As this column has stated time without number, one of the primary reasons Nigeria remains uncompetitive and we continue to pay more for locally made goods and services is because our businesses are expending as much as 30%-40% of their OPEX on private power generation. With cost-reflective tariffs, operators in the power sector will be better placed to amortise the humongous debts on their books, raise fresh capital, and invest in network expansion programmes and extra generation capacity, which inevitably will force down electricity tariffs.

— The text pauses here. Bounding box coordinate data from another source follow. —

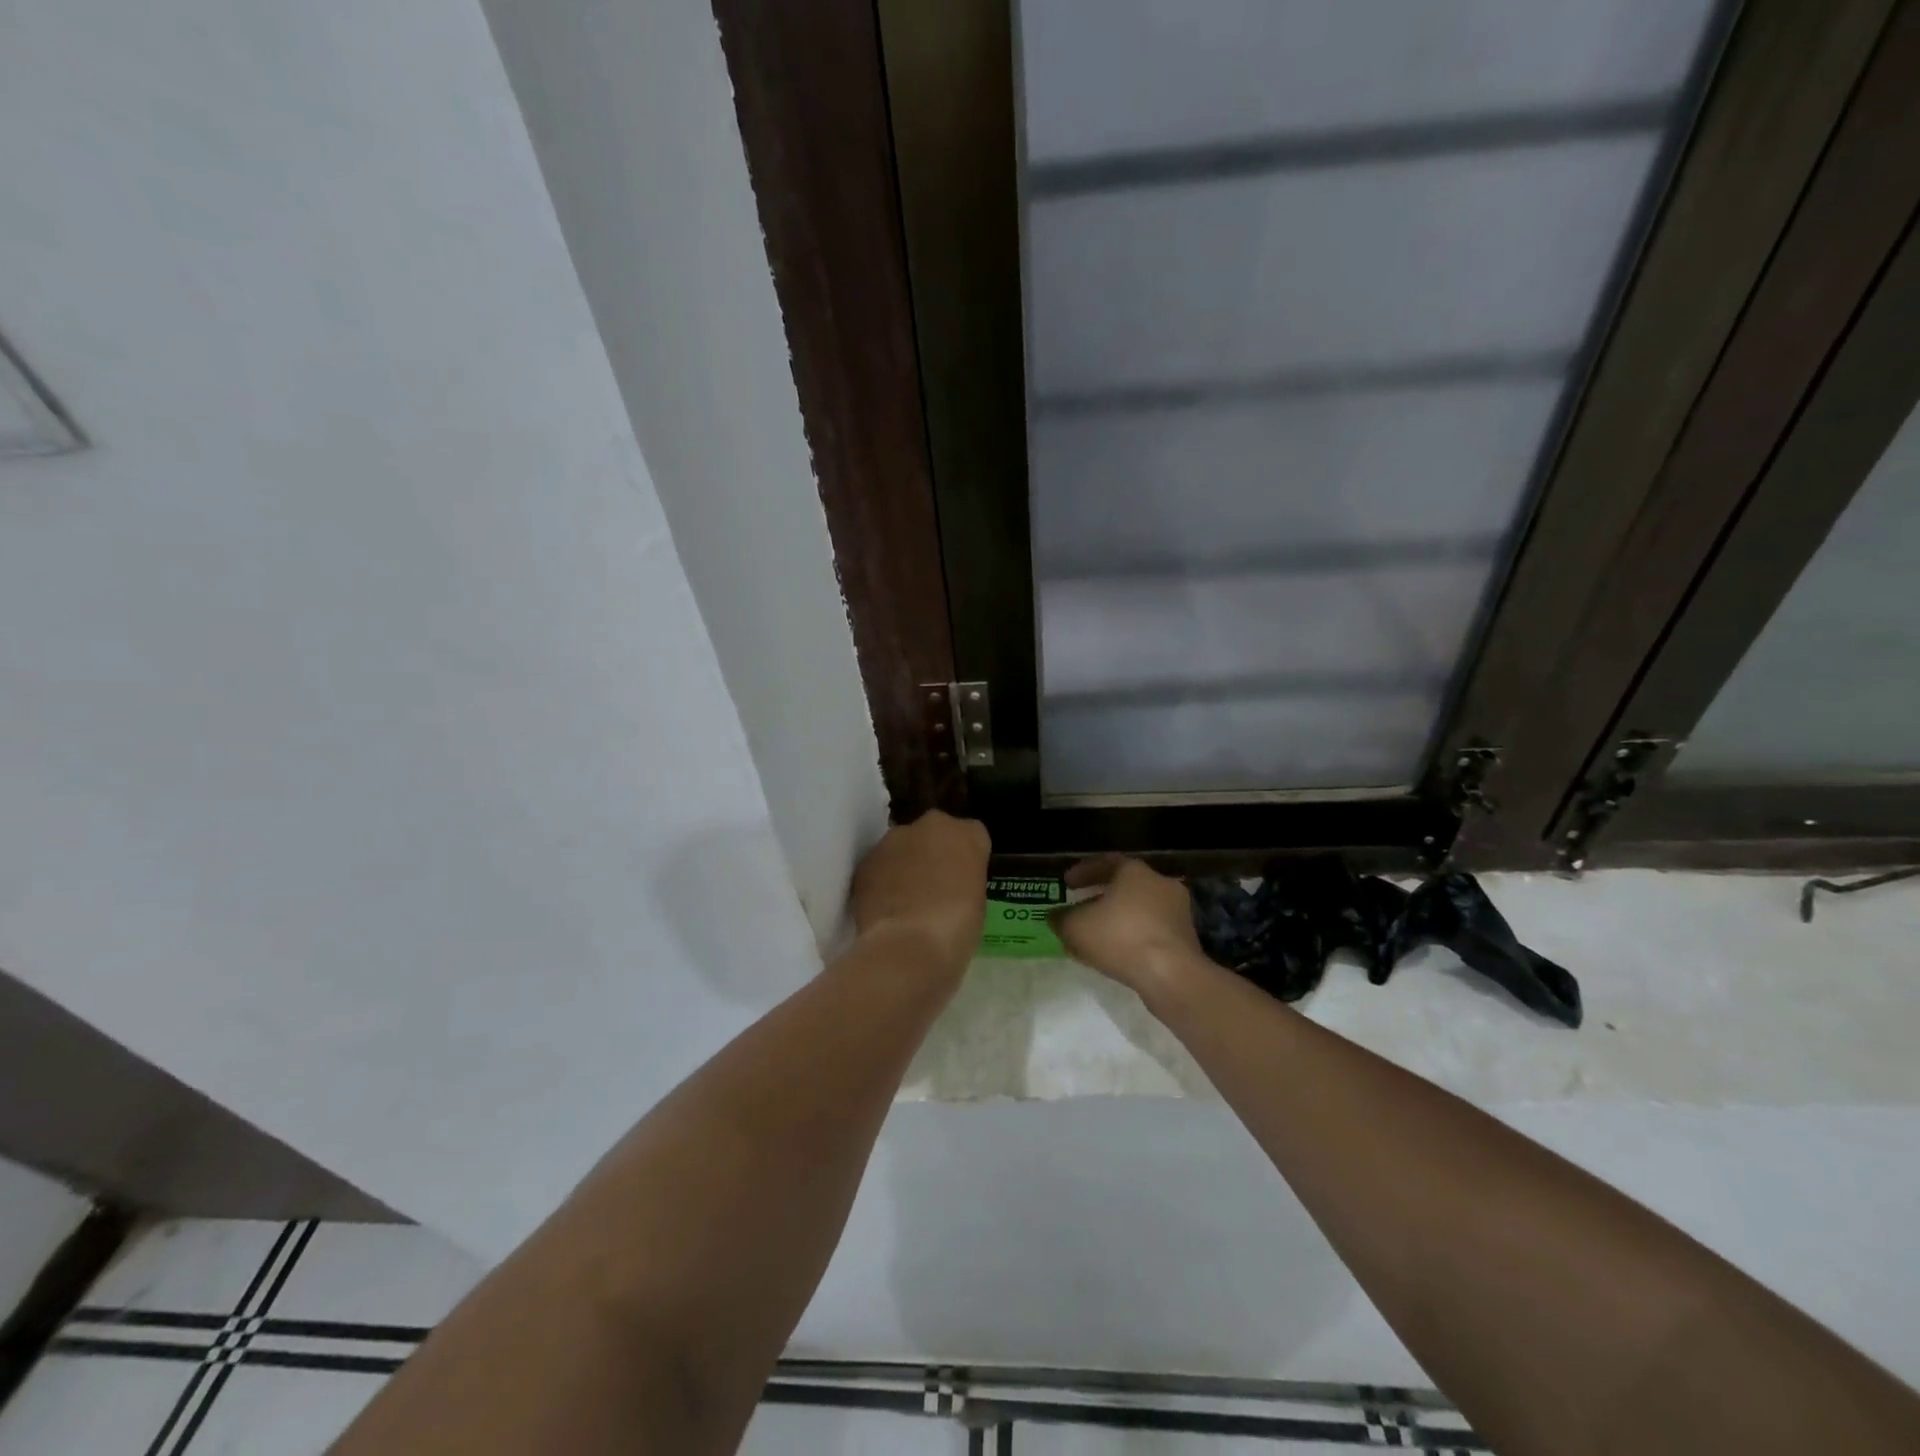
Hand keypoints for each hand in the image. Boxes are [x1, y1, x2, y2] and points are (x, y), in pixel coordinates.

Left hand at [850, 810, 990, 971]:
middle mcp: (930, 825)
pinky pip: (878, 867)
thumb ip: (964, 879)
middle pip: (934, 834)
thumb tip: (950, 883)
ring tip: (905, 902)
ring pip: (902, 847)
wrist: (908, 947)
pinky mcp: (865, 861)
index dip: (966, 859)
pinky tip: (885, 908)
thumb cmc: (957, 929)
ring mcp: (893, 840)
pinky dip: (881, 881)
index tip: (964, 880)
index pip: (972, 836)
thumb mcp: (977, 902)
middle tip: (935, 887)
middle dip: (933, 854)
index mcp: (967, 834)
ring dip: (904, 865)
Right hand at [1053, 855, 1206, 999]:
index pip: (1106, 862)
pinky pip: (1150, 931)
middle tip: (1081, 909)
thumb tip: (1055, 917)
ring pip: (1138, 910)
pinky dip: (1132, 937)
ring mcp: (1177, 912)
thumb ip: (1062, 919)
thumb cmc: (1121, 937)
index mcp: (1135, 871)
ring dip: (1116, 920)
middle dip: (1100, 898)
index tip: (1067, 883)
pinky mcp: (1185, 938)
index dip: (1083, 872)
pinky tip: (1115, 955)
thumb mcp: (1076, 927)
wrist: (1171, 975)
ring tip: (1095, 938)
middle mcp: (1160, 884)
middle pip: (1124, 886)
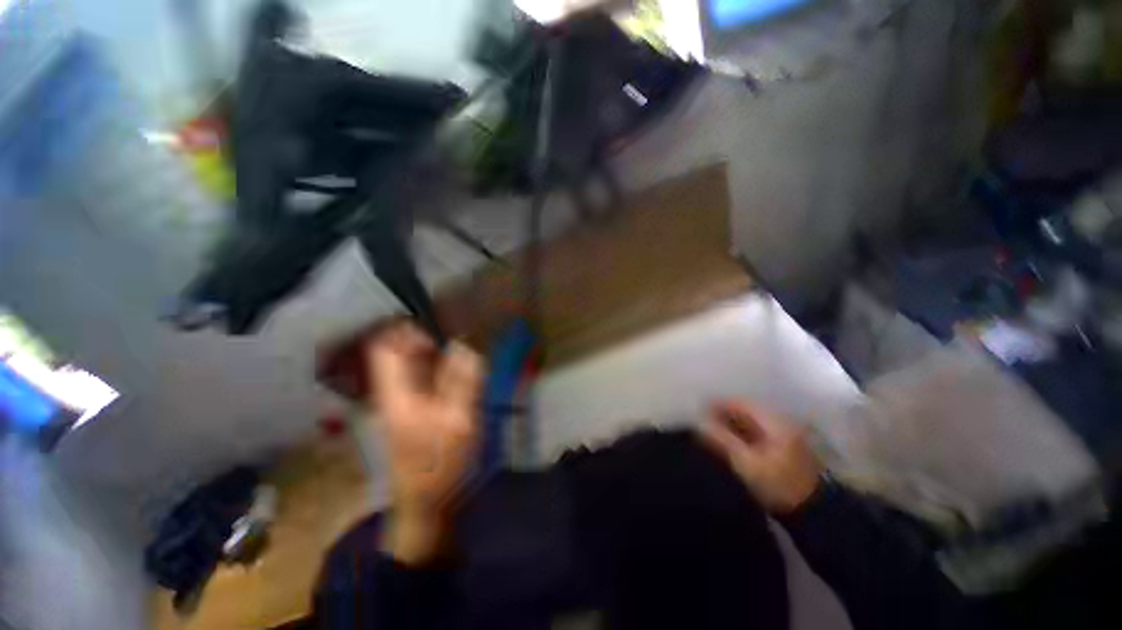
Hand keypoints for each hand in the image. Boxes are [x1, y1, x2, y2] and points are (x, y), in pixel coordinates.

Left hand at [367, 324, 483, 563]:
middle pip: (397, 352)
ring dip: (433, 352)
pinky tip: (456, 372)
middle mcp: (391, 392)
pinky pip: (420, 377)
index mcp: (396, 394)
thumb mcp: (459, 421)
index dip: (409, 331)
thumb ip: (463, 381)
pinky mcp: (410, 409)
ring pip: (409, 363)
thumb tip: (464, 345)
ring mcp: (399, 401)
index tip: (439, 331)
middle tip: (456, 338)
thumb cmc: (441, 464)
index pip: (385, 347)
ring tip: (460, 350)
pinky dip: (437, 367)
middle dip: (426, 338)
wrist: (425, 503)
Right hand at [700, 400, 821, 515]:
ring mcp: (785, 434)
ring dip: (731, 425)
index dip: (716, 406)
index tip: (698, 413)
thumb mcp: (745, 463)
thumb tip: (699, 423)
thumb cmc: (778, 485)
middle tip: (702, 424)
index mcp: (774, 420)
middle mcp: (781, 421)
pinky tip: (729, 443)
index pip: (739, 403)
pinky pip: (757, 433)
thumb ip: (721, 439)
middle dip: (722, 415)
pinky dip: (741, 435)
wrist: (814, 513)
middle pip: (745, 411)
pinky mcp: (785, 447)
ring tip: (711, 434)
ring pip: (750, 422)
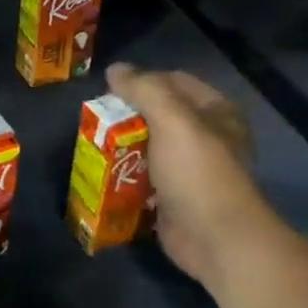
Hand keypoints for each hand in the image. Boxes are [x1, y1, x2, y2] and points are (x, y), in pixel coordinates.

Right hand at [105, 64, 277, 286]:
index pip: (173, 82)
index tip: (109, 93)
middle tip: (95, 123)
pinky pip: (142, 179)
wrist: (214, 238)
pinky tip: (102, 176)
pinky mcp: (172, 197)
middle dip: (125, 119)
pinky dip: (123, 178)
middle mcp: (205, 138)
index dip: (142, 82)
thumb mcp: (172, 121)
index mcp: (215, 112)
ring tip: (92, 149)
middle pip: (157, 116)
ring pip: (146, 148)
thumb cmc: (197, 173)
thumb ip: (144, 90)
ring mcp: (188, 170)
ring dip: (120, 150)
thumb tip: (115, 69)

OPERATIONAL REPORT as at 26/02/2020
National Peak Demand Forecast 25,790MW
Installed Generation Capacity 12,910MW
Actual Generation Capacity 7,652.6MW
Transmission Wheeling Capacity by TCN 8,100MW
Peak Generation on 25/02/2020 4,964.5MW
Peak Generation ever Attained by TCN on 07/02/2019 5,375MW
Installed Distribution Capacity (Based on TCN stress test in 2015) 6,288MW
Installed Distribution Capacity (Based on Siemens’ audit in 2020) 11,000MW
Credit: Ijeoma Nwogwugwu, Thisday
Ijeoma,
I took a keen interest in your article aptly titled “Word of advice to the Power Minister” because until Nigeria gets the power sector stable, its technological and industrial greatness will continue as mere potential. Also, because I was involved in my own small way to have made a contribution academically to recommend the power sector privatization following my doctoral research at Walden University of three countries, Argentina, Brazil and Mexico privatizations, which took place between 1980 and 2006. I completed my PhD in 2009 and published in 2010 by VDM Verlag as policy instrument, validating of FG’s Privatization policy will have positive impact on Nigeria’s GDP. A free copy of my book was delivered to Mr. President Goodluck Jonathan by his then Ambassador to Washington, Late Professor Ibidapo Adefuye. The copy that was destined and autographed to Mr. Buhari is still with me as I did not get a chance to hand it to him when he stopped over at the Embassy when he succeeded Jonathan in 2016. I say this not as a way to gamer attention but because Nigeria as a country is endowed but she has failed to allocate resources properly and as such missed opportunities to improve her critical infrastructure. Due to my interest in the Power Sector Reform, I attended the Power Sector Road Show held at the Metro Center Marriott Hotel in Washington, DC. I came away from there feeling somewhat assured that the county’s power problems would be behind us, ten years later, it is still there. As one who researched other countries, I believe that I should have been consulted to see what I have to say about what has been going on. Frankly, I have a lot to say when the right opportunity presents itself. Looking at some of the KPIs posted with this article , it appears there is still restlessness in the the industry between those who generate power( Gencos) and those that Distribute power (DICOs). There is a middle company (Trader) that was supposed to smooth the transfer process by receiving the power from Gencos and selling to the Discos for the last mile of distribution and tariff collection. As you know the power sector is capital intensive and tariff collection is king. It appears that most of problems described so far appear money related. i did not finished reading your article, will respond more when i do.